SUPPLIED DATA:
******
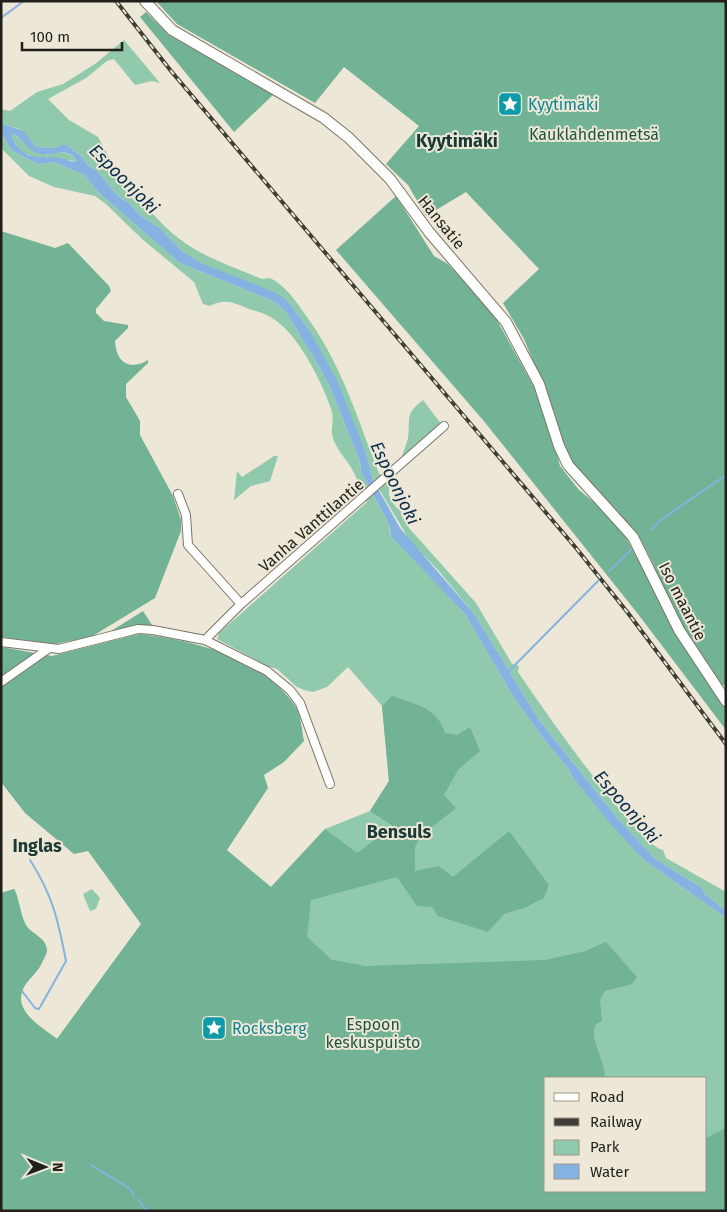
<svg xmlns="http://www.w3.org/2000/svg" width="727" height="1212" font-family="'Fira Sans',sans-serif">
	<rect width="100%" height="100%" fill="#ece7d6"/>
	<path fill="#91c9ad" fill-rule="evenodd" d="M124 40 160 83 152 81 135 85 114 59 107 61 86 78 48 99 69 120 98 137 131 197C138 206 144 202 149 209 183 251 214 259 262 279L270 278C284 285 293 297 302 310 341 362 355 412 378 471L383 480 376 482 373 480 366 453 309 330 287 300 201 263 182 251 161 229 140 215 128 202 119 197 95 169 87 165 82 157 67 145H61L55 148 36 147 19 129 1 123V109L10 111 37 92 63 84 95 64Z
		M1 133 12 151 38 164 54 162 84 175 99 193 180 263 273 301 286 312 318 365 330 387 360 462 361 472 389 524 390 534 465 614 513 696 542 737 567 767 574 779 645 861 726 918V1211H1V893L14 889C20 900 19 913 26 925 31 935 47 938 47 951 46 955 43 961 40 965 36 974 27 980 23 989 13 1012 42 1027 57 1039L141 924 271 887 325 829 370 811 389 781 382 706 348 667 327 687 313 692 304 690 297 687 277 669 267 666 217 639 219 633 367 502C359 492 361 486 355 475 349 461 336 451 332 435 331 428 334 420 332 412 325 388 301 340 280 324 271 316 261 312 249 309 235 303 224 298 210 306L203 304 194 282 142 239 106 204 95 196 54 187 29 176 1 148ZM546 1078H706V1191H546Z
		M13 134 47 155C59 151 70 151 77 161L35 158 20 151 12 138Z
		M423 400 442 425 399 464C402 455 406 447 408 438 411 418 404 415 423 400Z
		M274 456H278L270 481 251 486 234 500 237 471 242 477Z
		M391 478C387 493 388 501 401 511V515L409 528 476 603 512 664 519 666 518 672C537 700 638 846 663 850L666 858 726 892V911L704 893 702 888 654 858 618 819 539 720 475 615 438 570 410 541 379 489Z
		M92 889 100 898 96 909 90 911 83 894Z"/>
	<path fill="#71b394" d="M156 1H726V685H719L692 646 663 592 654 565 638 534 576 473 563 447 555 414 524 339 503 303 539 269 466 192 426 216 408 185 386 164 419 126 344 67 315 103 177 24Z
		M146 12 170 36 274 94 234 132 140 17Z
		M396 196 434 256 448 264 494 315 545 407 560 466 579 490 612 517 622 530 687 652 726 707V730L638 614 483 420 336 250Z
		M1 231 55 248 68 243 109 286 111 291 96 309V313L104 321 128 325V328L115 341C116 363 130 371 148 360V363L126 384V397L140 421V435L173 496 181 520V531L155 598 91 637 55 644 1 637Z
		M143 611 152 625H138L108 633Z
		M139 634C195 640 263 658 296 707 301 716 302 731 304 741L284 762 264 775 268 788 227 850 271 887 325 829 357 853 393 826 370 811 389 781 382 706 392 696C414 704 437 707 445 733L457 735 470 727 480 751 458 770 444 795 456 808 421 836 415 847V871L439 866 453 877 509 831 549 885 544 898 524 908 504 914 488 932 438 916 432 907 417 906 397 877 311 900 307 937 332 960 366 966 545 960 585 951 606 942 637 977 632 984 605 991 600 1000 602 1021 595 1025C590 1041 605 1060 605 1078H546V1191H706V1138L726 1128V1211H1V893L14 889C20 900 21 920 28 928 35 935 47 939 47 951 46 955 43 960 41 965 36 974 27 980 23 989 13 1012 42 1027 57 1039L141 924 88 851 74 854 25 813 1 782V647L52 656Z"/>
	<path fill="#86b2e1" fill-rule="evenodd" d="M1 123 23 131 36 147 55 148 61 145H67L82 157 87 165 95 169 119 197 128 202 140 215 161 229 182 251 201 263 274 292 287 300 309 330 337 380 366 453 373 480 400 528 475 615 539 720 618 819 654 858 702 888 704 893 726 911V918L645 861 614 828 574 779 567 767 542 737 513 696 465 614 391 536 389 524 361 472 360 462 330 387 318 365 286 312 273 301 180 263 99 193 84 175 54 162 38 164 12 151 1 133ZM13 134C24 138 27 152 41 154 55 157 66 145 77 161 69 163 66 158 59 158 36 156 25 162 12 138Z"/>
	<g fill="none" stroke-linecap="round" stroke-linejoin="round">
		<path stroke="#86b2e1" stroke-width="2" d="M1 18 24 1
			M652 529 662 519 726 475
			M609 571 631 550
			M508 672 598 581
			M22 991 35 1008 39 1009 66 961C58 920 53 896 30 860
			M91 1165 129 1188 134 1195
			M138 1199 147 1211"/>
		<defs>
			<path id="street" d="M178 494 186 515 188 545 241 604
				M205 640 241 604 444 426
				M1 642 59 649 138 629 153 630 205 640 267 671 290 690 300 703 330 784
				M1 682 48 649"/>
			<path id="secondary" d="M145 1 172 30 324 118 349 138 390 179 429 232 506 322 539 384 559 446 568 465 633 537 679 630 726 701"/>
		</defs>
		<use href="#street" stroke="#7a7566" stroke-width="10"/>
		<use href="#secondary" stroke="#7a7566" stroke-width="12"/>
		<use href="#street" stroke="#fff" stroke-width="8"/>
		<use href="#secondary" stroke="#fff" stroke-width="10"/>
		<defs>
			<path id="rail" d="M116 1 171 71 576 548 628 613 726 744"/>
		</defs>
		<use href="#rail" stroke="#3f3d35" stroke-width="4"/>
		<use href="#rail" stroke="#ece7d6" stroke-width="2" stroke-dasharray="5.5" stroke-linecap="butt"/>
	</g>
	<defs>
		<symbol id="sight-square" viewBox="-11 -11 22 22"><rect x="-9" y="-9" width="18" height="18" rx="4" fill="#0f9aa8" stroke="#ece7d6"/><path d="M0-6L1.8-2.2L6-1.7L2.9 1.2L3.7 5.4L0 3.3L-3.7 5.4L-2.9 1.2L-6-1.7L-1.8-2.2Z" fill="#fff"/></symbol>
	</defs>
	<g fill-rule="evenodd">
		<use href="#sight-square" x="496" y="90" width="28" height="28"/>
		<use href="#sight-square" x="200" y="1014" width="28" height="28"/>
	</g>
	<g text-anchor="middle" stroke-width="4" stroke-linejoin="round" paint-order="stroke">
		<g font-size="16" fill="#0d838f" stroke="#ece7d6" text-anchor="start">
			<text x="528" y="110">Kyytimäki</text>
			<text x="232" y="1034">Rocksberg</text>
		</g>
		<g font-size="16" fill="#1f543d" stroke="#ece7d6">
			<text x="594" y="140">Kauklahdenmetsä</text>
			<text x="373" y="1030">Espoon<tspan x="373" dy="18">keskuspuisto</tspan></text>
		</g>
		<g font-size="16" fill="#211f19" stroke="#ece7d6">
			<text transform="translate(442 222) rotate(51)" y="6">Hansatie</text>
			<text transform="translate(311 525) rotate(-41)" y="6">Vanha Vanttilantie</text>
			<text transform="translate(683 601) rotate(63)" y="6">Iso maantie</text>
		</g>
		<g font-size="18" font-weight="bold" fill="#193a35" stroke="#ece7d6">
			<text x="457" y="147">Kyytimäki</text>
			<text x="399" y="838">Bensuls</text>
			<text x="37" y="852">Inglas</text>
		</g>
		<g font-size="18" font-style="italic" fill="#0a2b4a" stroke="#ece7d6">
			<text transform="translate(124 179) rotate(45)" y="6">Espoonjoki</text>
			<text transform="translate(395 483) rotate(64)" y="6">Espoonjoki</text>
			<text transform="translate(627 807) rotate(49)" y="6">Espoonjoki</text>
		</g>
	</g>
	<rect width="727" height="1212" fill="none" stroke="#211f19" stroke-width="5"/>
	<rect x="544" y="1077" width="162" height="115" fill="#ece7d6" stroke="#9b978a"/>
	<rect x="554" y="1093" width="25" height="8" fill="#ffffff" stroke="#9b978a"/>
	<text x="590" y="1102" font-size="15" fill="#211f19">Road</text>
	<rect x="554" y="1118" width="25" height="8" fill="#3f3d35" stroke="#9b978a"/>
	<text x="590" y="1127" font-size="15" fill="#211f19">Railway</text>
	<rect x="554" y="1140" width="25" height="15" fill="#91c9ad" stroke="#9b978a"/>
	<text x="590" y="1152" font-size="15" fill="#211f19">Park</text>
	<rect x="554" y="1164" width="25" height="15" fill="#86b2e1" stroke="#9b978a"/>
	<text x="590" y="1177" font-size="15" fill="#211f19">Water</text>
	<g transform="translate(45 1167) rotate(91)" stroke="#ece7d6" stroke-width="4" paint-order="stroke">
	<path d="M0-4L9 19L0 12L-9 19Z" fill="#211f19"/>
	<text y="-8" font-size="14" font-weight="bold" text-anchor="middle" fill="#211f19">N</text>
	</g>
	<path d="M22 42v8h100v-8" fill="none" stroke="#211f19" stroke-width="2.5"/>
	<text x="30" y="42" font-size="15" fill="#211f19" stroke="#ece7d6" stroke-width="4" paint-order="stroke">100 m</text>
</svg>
******
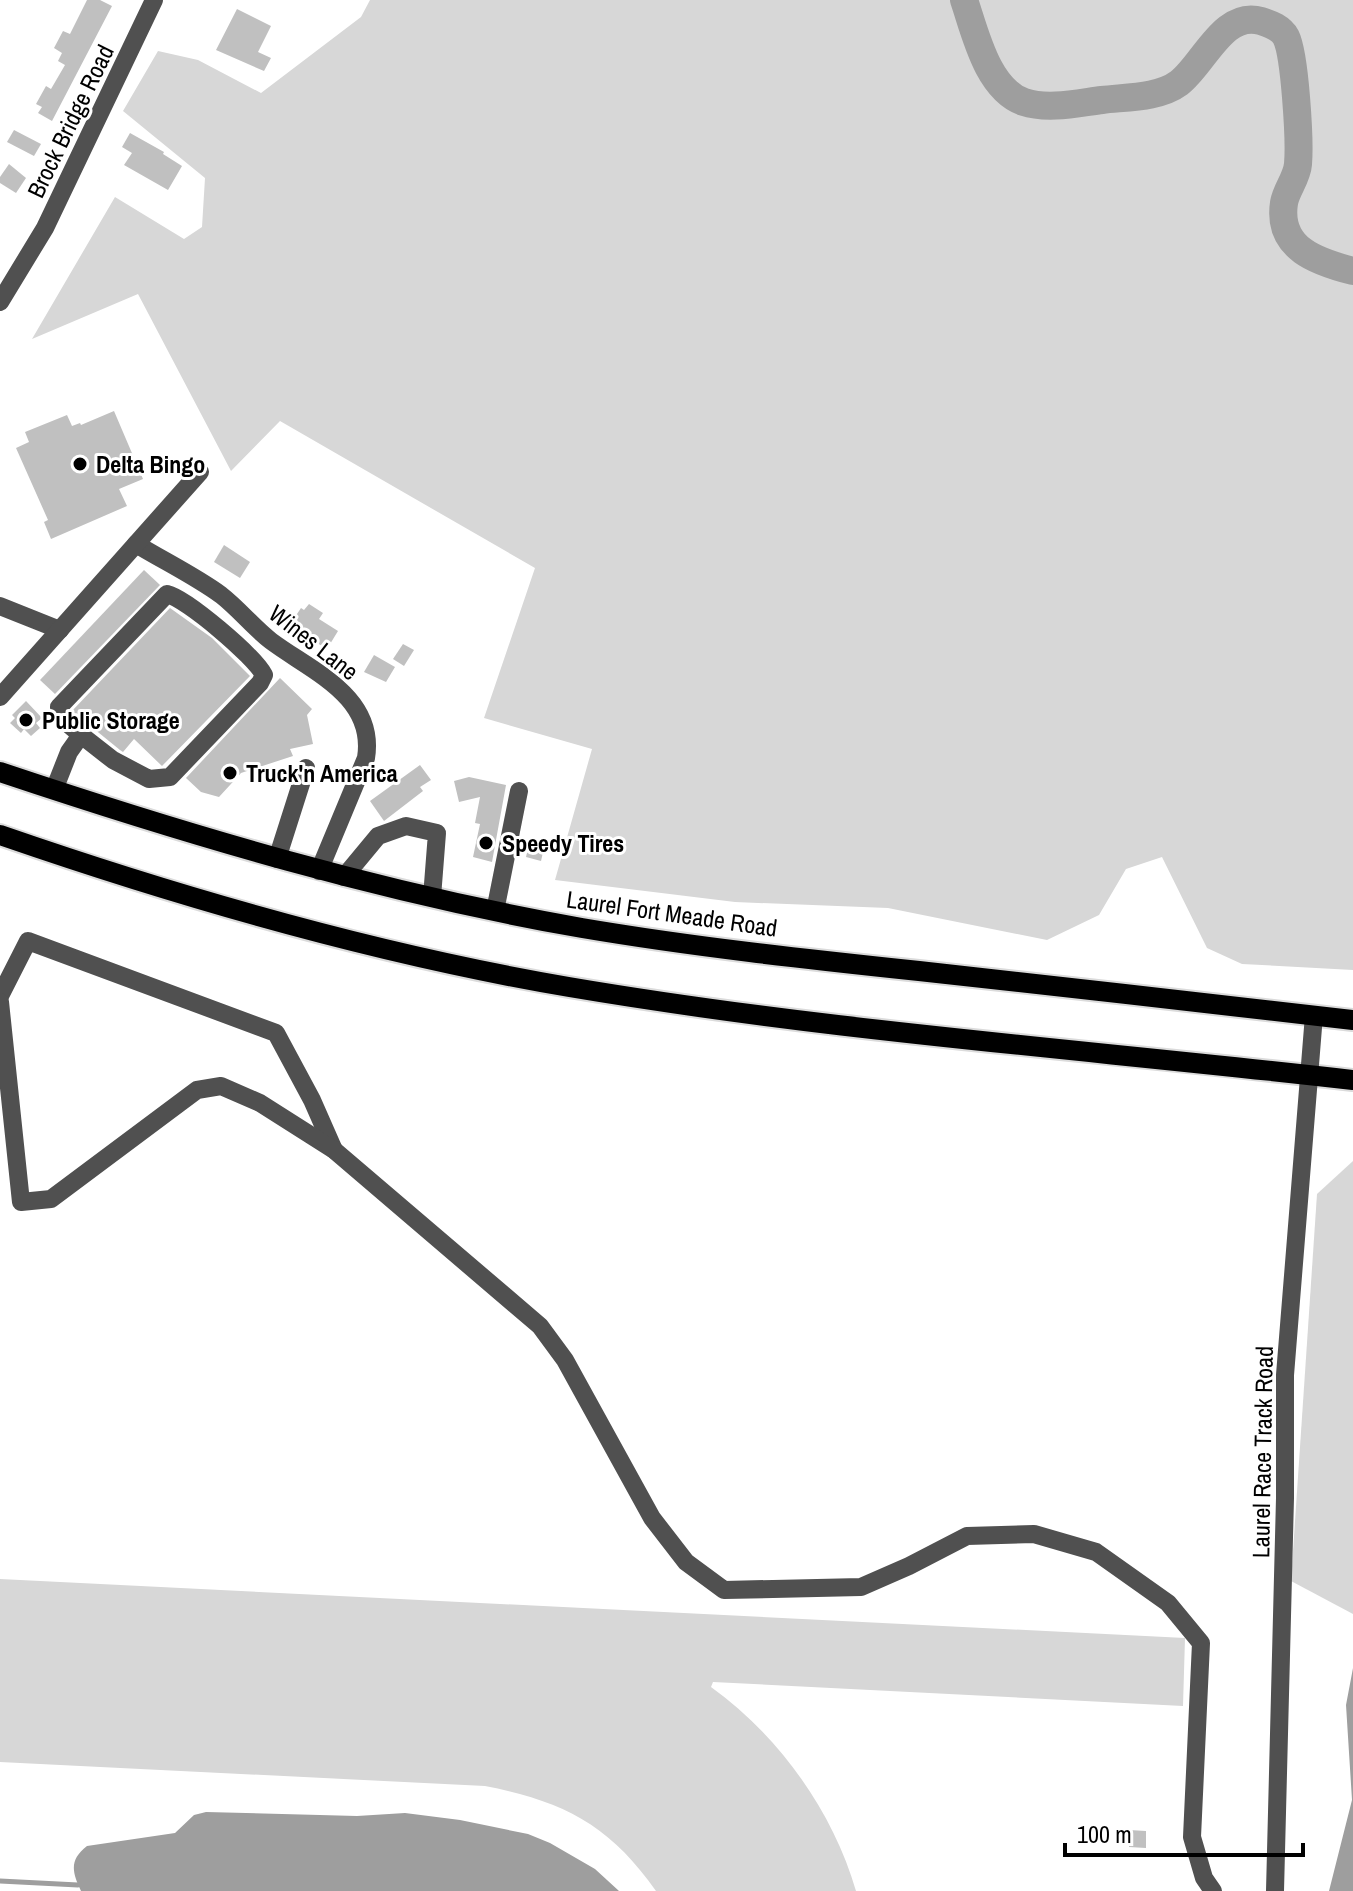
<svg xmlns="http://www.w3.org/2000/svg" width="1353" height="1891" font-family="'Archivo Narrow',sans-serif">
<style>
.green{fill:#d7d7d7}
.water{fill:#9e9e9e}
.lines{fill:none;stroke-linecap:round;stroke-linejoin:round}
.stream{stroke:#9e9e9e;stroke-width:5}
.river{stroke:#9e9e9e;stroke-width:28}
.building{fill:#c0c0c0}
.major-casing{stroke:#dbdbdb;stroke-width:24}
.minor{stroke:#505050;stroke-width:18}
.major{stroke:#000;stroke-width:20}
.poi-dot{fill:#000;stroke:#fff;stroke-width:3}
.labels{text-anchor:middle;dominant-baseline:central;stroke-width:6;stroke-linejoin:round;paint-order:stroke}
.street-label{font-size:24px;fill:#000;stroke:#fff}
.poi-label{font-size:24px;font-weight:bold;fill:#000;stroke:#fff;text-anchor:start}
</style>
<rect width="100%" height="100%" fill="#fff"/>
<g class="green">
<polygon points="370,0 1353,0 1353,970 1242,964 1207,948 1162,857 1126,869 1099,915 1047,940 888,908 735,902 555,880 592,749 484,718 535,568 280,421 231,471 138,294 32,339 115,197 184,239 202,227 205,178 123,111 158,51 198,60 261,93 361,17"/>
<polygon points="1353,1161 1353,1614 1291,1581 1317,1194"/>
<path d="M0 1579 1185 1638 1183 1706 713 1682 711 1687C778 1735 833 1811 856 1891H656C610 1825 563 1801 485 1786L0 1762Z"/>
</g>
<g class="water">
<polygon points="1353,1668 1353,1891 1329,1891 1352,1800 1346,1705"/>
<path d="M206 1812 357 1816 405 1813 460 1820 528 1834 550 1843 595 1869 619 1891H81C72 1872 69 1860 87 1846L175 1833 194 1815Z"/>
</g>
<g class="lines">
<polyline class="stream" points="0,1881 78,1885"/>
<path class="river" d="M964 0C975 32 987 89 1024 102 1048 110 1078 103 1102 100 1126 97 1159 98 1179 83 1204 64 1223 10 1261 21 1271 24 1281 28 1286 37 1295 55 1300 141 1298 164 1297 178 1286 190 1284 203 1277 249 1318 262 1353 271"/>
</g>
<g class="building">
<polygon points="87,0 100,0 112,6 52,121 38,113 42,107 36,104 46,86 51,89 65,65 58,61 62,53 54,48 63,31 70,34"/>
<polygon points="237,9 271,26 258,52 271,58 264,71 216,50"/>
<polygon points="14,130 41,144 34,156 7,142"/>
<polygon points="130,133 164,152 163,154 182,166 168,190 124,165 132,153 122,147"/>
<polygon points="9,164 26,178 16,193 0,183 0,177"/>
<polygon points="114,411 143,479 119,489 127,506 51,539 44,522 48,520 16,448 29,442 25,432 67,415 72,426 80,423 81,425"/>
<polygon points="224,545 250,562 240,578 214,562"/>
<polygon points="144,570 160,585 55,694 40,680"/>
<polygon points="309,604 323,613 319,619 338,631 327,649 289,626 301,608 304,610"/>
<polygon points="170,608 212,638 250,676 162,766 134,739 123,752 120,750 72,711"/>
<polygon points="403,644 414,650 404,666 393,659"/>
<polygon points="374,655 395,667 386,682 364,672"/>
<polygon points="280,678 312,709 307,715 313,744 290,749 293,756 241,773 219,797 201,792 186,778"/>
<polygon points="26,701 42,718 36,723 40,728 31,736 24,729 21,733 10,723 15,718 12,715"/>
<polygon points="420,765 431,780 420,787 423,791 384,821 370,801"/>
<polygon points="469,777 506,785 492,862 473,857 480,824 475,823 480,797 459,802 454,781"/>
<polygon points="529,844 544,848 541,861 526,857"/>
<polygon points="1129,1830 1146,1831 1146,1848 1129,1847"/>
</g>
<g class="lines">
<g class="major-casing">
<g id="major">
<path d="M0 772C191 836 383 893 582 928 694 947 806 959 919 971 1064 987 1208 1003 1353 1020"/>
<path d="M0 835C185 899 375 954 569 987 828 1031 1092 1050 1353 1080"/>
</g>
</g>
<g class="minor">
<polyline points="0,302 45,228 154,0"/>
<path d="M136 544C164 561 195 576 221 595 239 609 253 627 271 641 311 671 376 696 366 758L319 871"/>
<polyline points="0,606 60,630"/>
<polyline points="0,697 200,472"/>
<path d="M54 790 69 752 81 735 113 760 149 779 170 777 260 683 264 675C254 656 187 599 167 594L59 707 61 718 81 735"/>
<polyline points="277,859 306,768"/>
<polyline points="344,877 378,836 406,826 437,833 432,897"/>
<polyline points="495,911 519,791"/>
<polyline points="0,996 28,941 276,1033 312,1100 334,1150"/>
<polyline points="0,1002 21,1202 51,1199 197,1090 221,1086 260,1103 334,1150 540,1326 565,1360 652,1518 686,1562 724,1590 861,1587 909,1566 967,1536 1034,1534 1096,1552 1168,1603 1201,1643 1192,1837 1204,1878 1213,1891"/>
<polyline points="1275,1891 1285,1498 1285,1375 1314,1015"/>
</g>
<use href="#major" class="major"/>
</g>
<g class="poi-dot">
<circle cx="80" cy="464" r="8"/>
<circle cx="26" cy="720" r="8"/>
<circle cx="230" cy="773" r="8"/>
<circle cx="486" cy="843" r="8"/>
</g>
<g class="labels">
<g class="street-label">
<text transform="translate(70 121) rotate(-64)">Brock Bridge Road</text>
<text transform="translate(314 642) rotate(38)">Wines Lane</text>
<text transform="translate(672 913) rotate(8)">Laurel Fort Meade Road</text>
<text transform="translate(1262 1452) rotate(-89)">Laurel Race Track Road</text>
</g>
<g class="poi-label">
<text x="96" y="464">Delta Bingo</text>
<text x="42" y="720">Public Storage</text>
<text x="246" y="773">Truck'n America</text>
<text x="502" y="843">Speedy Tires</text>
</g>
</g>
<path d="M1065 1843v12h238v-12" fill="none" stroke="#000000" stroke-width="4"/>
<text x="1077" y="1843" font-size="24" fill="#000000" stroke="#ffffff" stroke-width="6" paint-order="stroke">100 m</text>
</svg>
******
GOAL OF THE EXERCISE: Filter this listing and copy only the lines holding the word "round".

TASK SOLUTION:
	<g fill="none" stroke-linecap="round" stroke-linejoin="round">
	<g text-anchor="middle" stroke-width="4" stroke-linejoin="round" paint-order="stroke">
.lines{fill:none;stroke-linecap:round;stroke-linejoin:round}
.labels{text-anchor:middle;dominant-baseline:central;stroke-width:6;stroke-linejoin:round;paint-order:stroke}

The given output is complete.